GRETCHEN HASSE: And it's also reacting to me, walking by it too.

ED BENNETT: Sure. So, this is the ArtBus board. There's one nmore of these panels but there's 16 channels of input and they are reading -- catch that as I walk down the hallway, and you can see that's what's PD is taking for input as I go down the hallway, so that's the data input to PD.

A quick tour of the hardware. So, this is the USB cable coming out of the laptop, and this is an FTDI development module, and this is the serial protocol that we use the hardware level. It's called the RS485, and this chip converts the FTDI to RS485. There's four wires on this connector; it's ArtBus in and out here. Two of the wires carry 5 volts that are running the board. That five volts is borrowed off of the USB bus. The other two wires, the middle pair, actually carry the data, and it's bidirectional. So, technically it's a single master half duplex protocol, so the line carries input and output but only one device can speak at a time, and there's one device that controls who can speak and that's the bus master. So, whatever is on the other side of this cable right here is the bus master, so anything that plugs in here.

So we have Processing, Flash, Max, and PD right now that can be the bus master, but the bus master is actually a hardware concept. So this is not an in and out; it's a bus so these wires just run straight through it. Al four wres here just run straight through, so you can flip the plugs if you want; it works the same way.

So, the initial idea behind this was to have a long run of wire in a large installation space, and so I'm playing with that idea right here by having a long cable that just shows the fact that that's part of the intent. When we package these up as kits for the classroom, we include little short cables, but this is just for fun right now. The boards can get their 5 volts from anywhere, so the outside pair is the 5 volts. If you wanted to, you can make a two-conductor arc bus cable and power the board locally so that as you want from board to board you can have kind of wall-warts throughout your space and not have to drag your USB power line all over the gallery space.
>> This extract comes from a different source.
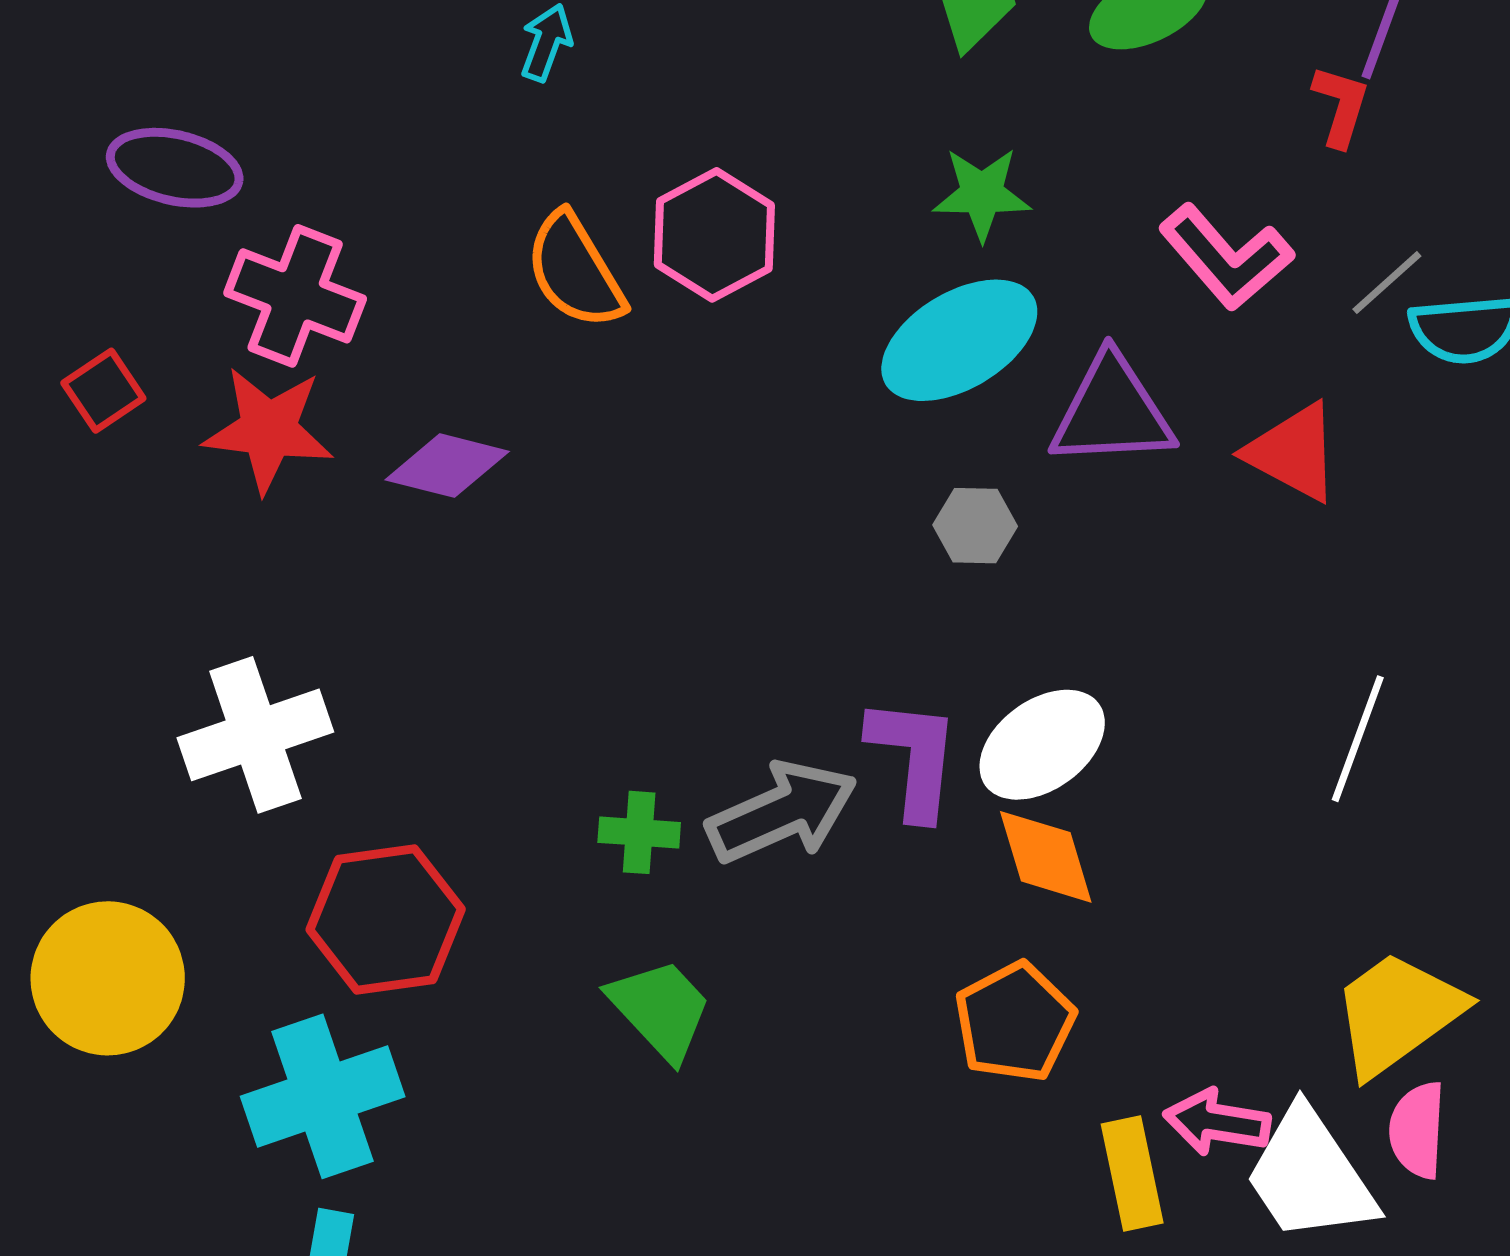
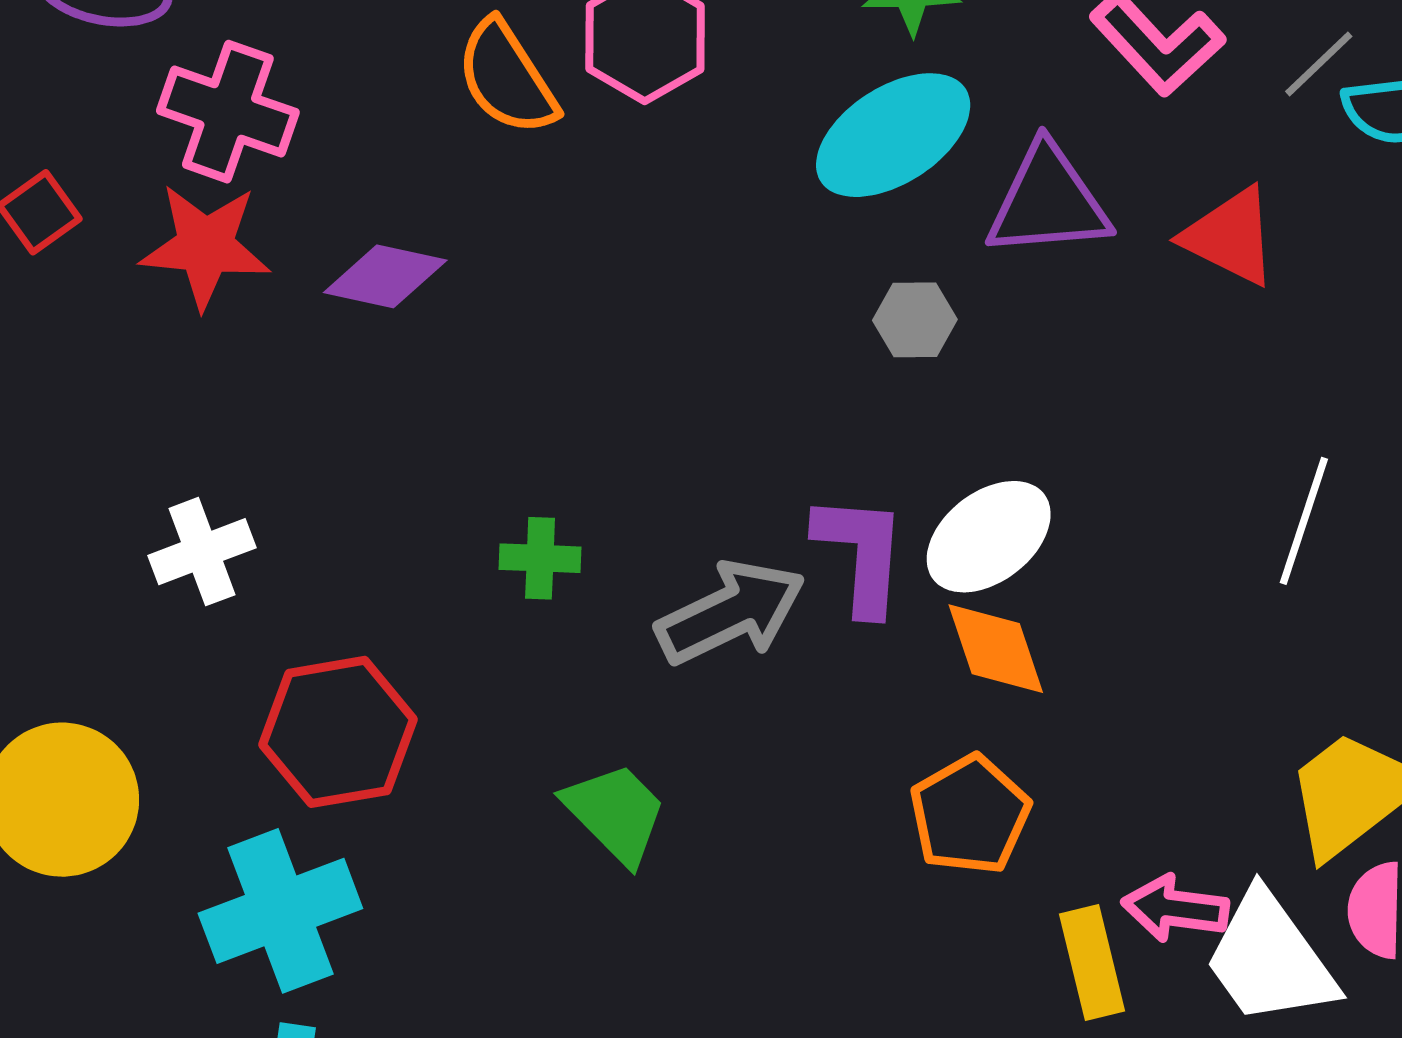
white cross: (255, 735) -> (202, 552), size x0.7
green cross: (639, 832) -> (540, 558), moved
The maximum -- I don't know how many boards would ever want to hook up but you know, eventually you run out of power from USB so you'd want to supply 5 volts anyway. So, this is the bus going from this board to this board. If you have a really long run of wire, there's a terminating resistor behind there, and you put a jumper in that hole, and you get termination, but this is fairly short and you don't have to do that. RS485 is supposed to be good up to like 3,000 feet or something like that although I haven't done -- I haven't pushed it to see where it breaks

This is a PIC16F690, and it's clocked at 20 Mhz. This is the RS485 conversion. So I guess that is the extent of the hardware.